This story was left on the cutting room floor in favor of others’ stories, which landed in front of a camera and in greater detail in the legal documents because they fit into the box our society has constructed for how victims look and sound.
In early 2020, Olivia learned that her former teacher was being investigated for allegations of sexual misconduct with his students. That information sent Olivia into a triggered state as she was inundated with memories of her teen years and the man who’d once been a prominent part of her life. As the investigation progressed and Olivia told her story to advocates, lawyers, Department of Education officials, and journalists alike, she realized that she, too, had a story of victimization…one with harrowing similarities to the recognized victims in the case.
When the authorities and media associated with the case failed to recognize Olivia’s experience, she coined a new term for survivors like her—an almost-victim. She was able to identify how vulnerable she’d been, the way her eagerness for a family and social isolation had given her teacher ample opportunity to gain her trust, and the grooming patterns and tactics she’d endured.
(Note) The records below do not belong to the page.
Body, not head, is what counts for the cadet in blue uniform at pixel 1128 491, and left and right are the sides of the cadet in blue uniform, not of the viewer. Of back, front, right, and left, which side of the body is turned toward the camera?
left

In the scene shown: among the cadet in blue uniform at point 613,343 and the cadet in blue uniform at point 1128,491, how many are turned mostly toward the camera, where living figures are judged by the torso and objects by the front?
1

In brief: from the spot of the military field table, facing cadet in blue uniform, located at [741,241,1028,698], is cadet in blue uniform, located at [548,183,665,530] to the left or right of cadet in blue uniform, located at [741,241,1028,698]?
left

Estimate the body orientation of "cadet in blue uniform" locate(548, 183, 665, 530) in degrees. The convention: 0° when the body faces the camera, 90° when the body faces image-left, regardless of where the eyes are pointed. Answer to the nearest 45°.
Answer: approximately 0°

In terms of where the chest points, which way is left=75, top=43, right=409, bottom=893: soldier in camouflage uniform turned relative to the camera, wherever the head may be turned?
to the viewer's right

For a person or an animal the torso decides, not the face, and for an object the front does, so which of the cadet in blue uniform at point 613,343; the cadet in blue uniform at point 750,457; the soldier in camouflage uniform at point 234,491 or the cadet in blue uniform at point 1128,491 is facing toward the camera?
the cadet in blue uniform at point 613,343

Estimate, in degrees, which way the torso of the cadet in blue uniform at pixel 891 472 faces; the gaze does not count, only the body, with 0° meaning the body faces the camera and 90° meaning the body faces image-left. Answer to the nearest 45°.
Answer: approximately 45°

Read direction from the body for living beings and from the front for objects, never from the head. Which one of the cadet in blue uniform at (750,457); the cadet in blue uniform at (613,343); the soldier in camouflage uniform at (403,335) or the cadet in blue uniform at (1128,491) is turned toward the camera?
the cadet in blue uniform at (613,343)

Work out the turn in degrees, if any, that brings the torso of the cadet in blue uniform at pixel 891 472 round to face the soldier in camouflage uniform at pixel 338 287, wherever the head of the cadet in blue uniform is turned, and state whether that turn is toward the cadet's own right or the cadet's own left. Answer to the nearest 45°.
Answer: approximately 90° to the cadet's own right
However, her teacher had left her school abruptly during her junior year, suddenly severing the pattern he’d established with her and other students, and Olivia was left to deal with the aftermath of what was grooming interrupted. That interruption was all the investigators needed to hear to dismiss her, although she refuses to be silenced.
Olivia believes that an interruption doesn’t negate the harm already done, the pain already inflicted. She’s fighting for a world in which survivors of all kinds of abuse—including victims of misconduct—are heard, validated, and empowered. A world in which trauma survivors are treated as equals, even when their trauma varies. If our #MeToo stories are about community and solidarity, then so is this, too.